### Your tasks
1. Answer these questions from the text on echo cancellation performance:
(a) How many threads does it name as the sweet spot for deployment on Zen4?
(b) How many clips make up the full eval on the ICASSP 2022 AEC Challenge blind test set?
(c) By how much does FE-ST-with-movement ERLE drop from v1.1 to v1.2?
2. Write what comes next in the text on echo cancellation performance, starting after its final sentence.

Adding cores hits diminishing returns quickly: the model is small enough that thread-launch and synchronisation overhead start to dominate beyond ≈4 threads on these CPUs. The Zen4 v1.2 sweep shows it plainly — the 1→4 thread step gives a 2.66× speedup, but 4→8 is a regression and 8→16 worse still. For deployment, four threads is the sweet spot on Zen4.

‡ Outliers are single hops early in the first iteration (cold caches); p99 is representative of steady-state.

Vulkan p50/p95/p99 are typically tight, but worst-case single-hop latency on a shared desktop is sensitive to external GPU clients (display compositor, browser). On a dedicated embedded device with no compositor contending for the queue, expect the quieter end of the range.

The bench binary prints the top-10 slowest hops with (iteration, hop-in-iteration) coordinates so you can check whether outliers cluster at post-localvqe_reset() boundaries (cold path) or scatter through the stream (external contention). In practice we see the latter.

Validation Results

Full 800-clip eval on the ICASSP 2022 AEC Challenge blind test set (real recordings, not synthetic mixes):

Scenario	n	AECMOS echo ↑	AECMOS deg ↑	blind ERLE ↑	DNSMOS OVRL ↑
doubletalk	115	4.72	2.37	8.4 dB	2.83
doubletalk-with-movement	185	4.65	2.30	8.1 dB	2.79
farend-singletalk	107	3.78	4.91	45.7 dB	1.80
farend-singletalk-with-movement	193	4.12	4.96	40.6 dB	1.75
nearend-singletalk	200	5.00	4.16	2.1 dB	3.17

v1.2 vs v1.1 deltas: echo MOS +0.80 / +0.72 on FE-ST and FE-ST-with- movement (the main release goal), near-end deg MOS +0.11, DT echo MOS roughly unchanged. FE-ST-with-movement ERLE drops 4.4 dB — the v1.2 model is less aggressive when the echo path is moving, which trades raw cancellation for fewer near-end gating artefacts.

AECMOS (Purin et al., ICASSP 2022) is Microsoft's non-intrusive AEC quality predictor. "Echo" rates how well echo was removed; "degradation" rates how clean the resulting speech is. 1–5 MOS scale, higher is better.

### Data items
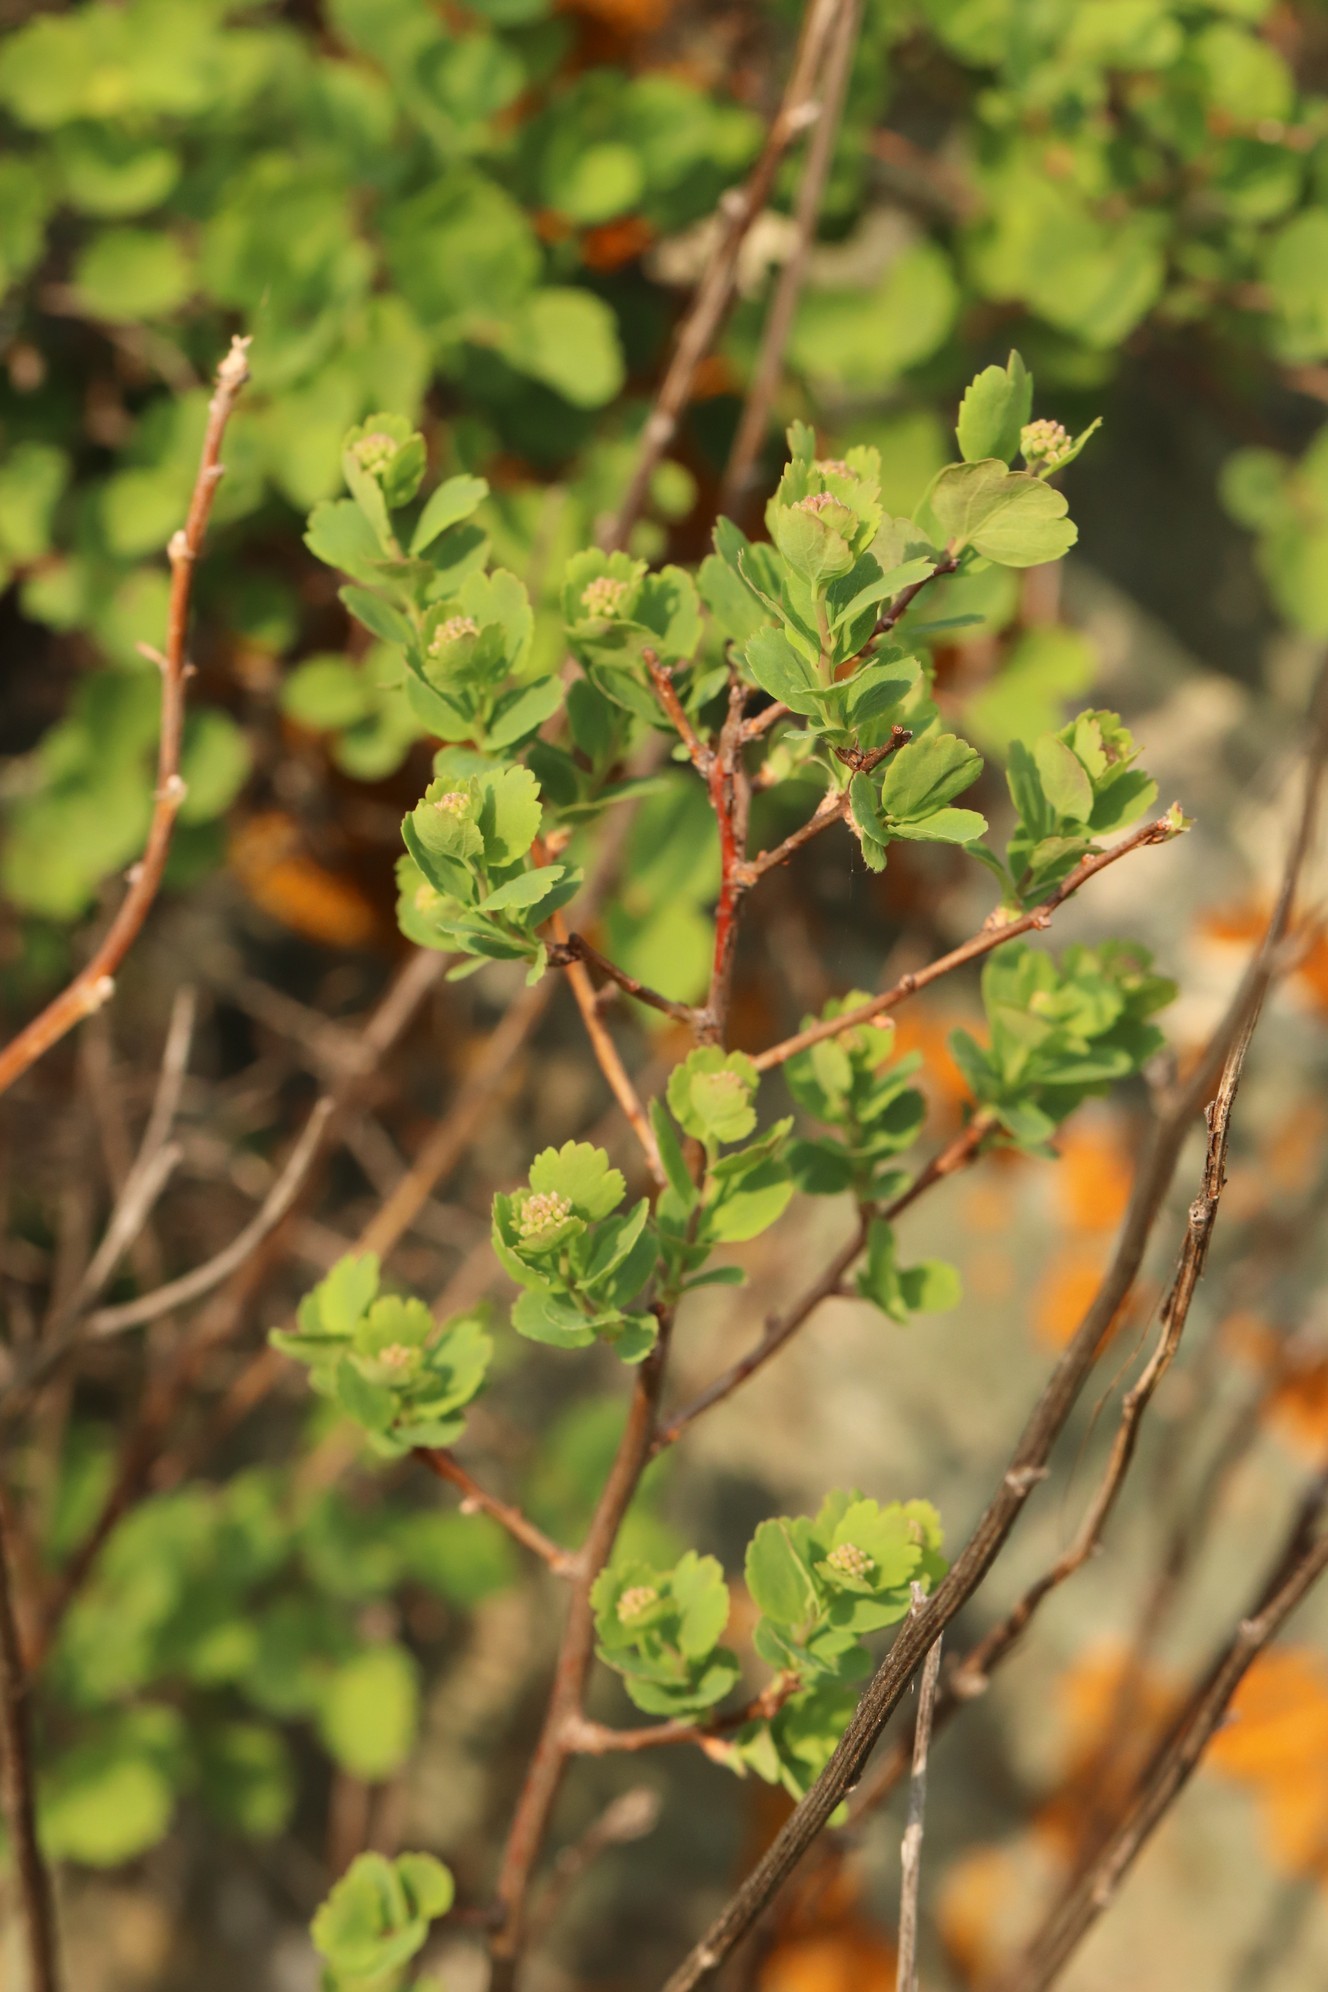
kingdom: Plantae
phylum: Tracheophyta
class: Magnoliopsida
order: Rosales
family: Rosaceae
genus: Spiraea
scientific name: Spiraea trilobata
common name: Asian meadowsweet
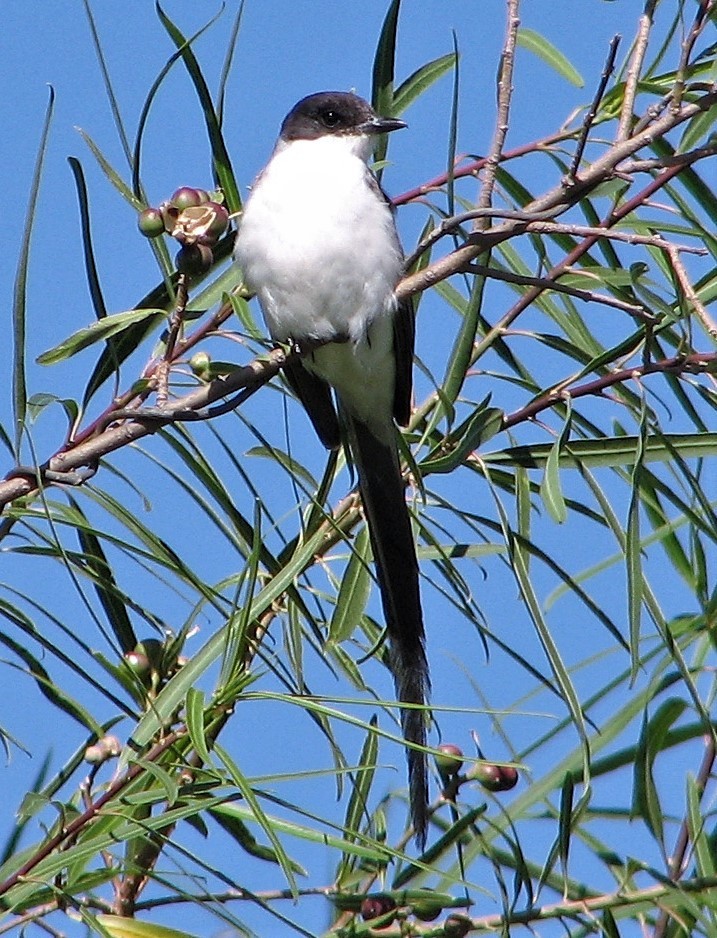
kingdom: Animalia
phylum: Chordata
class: Aves
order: Passeriformes
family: Tyrannidae
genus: Tyrannus
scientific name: Tyrannus savana
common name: Fork-tailed flycatcher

### Expected results
1.
(a) Four threads.
(b) 800 clips.
(c) 4.4 dB.

2.
Blind ERLE is 10·log10(E[mic²] / E[enh²]). Only meaningful on far-end single-talk where the input is echo-only; on scenes with active near-end speech it understates echo removal because both numerator and denominator are dominated by speech.

PyTorch checkpoint integrity (SHA256):

ff6885e7c8d7d29a8ce963303dcd668ae0f2a7bdafae28631292fe6f06f7cd77  localvqe-v1.2-1.3M.pt

Repository Layout

ggml/        C++ streaming inference (GGML graph, CLI, C API, tests)
pytorch/     PyTorch reference implementation (model definition only)
ARCHITECTURE.md
CITATION.cff
LICENSE
flake.nix

Building the C++ Inference Engine

Requires CMake ≥ 3.20 and a C++17 compiler. A Nix flake is provided:

git clone --recursive https://github.com/localai-org/LocalVQE.git
cd LocalVQE

# With Nix:
nix develop
cmake -S ggml -B ggml/build -DCMAKE_BUILD_TYPE=Release
cmake --build ggml/build -j$(nproc)

# Without Nix — install cmake, gcc/clang, pkg-config, libsndfile, then:
cmake -S ggml -B ggml/build -DCMAKE_BUILD_TYPE=Release
cmake --build ggml/build -j$(nproc)

Binaries land in ggml/build/bin/. The CPU build produces multiple libggml-cpu-*.so variants (SSE4.2 / AVX2 / AVX-512) selected at runtime. Keep the binaries and .so files together.

Vulkan backend (embedded / integrated-GPU targets)

Add -DLOCALVQE_VULKAN=ON to the configure step. This composes with the CPU build — an additional libggml-vulkan.so is produced in ggml/build/bin/ and the runtime loader picks it up when a Vulkan ICD is present, otherwise it falls back to the CPU variants.

cmake -S ggml -B ggml/build -DCMAKE_BUILD_TYPE=Release -DLOCALVQE_VULKAN=ON
cmake --build ggml/build -j$(nproc)

The Nix flake's dev shell already includes vulkan-loader, vulkan-headers, and shaderc. Without Nix, install the equivalents from your distro (Debian: libvulkan-dev vulkan-headers glslc/shaderc).

Running Inference

CLI

./ggml/build/bin/localvqe localvqe-v1.2-1.3M-f32.gguf \
    --in-wav mic.wav ref.wav \
    --out-wav enhanced.wav

Expects 16 kHz mono PCM for both mic and far-end reference.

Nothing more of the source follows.